── GIVEN ENTRIES

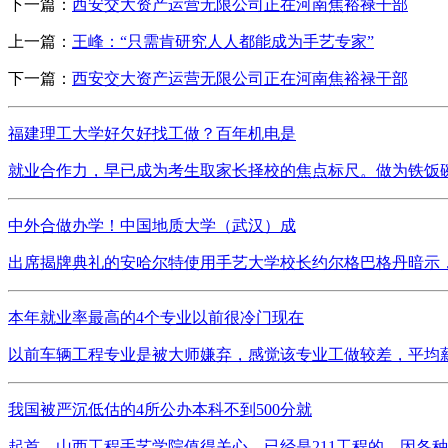
下一篇：
西安交大资产运营无限公司正在河南焦裕禄干部
上一篇：
王峰：“只需肯研究人人都能成为手艺专家”
下一篇：
西安交大资产运营无限公司正在河南焦裕禄干部
福建理工大学好欠好找工做？百年机电是
就业合作力，早已成为考生取家长择校的焦点标尺。做为铁饭碗之
中外合做办学！中国地质大学（武汉）成
出席揭牌典礼的安哈尔特使用手艺大学校长约尔格巴格丹暗示，
本年就业率最高的4个专业以前很冷门现在
以前车辆工程专业是被大师嫌弃，感觉该专业工做较差，平均薪
我国被严沉低估的4所公办本科不到500分就
起首，山西工程手艺学院值得关心。已经是211工程的，因各种缘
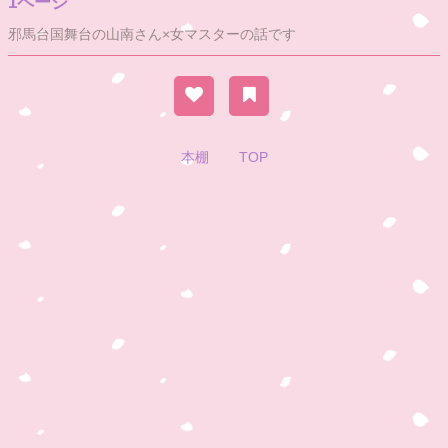
1ページ
邪馬台国舞台の山南さん×女マスターの話です
本棚
TOP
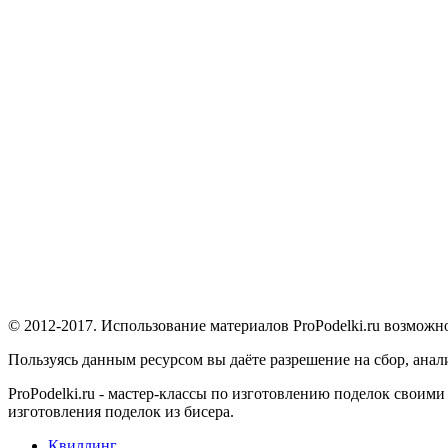
© 2012-2017. Использование материалов ProPodelki.ru возможн
Пользуясь данным ресурсом вы даёте разрешение на сбор, ана
ProPodelki.ru - мастер-классы по изготовлению поделок своим
изготовления поделок из бисера.
Квиллинг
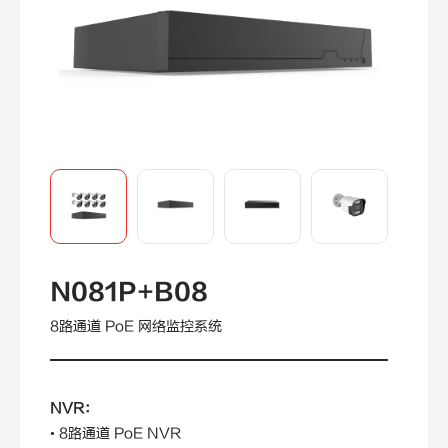
N081P+B08
8路通道 PoE 网络监控系统
NVR：
• 8
路通道 PoE NVR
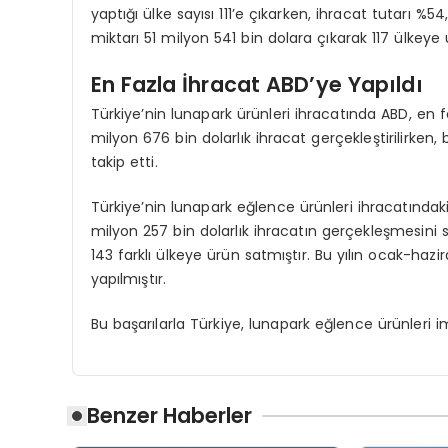
yaptığı ülke sayısı 111’e çıkarken, ihracat tutarı %54
miktarı 51 milyon 541 bin dolara çıkarak 117 ülkeye u
En Fazla İhracat ABD’ye Yapıldı
Türkiye’nin lunapark ürünleri ihracatında ABD, en
milyon 676 bin dolarlık ihracat gerçekleştirilirken, 
takip etti.
Türkiye’nin lunapark eğlence ürünleri ihracatındaki
milyon 257 bin dolarlık ihracatın gerçekleşmesini 
143 farklı ülkeye ürün satmıştır. Bu yılın ocak-ha
yapılmıştır.
Bu başarılarla Türkiye, lunapark eğlence ürünleri
Benzer Haberler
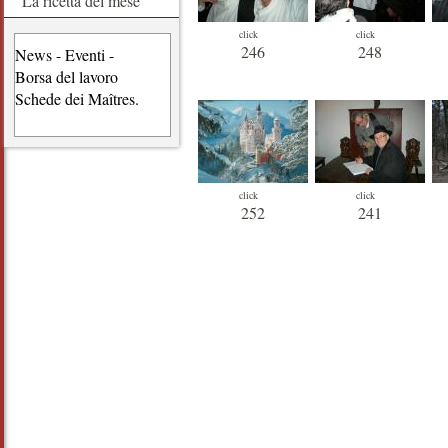
La ricetta del mese
click
click
246
248
News - Eventi -
Borsa del lavoro
Schede dei Maîtres.
click
click
252
241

────

ASSIGNMENT »
Lines containing the word "ProPodelki" are to be located in the entries and copied.

EXERCISE RESPONSE »
© 2012-2017. Использование материалов ProPodelki.ru возможн
ProPodelki.ru - мастер-классы по изготовлению поделок своим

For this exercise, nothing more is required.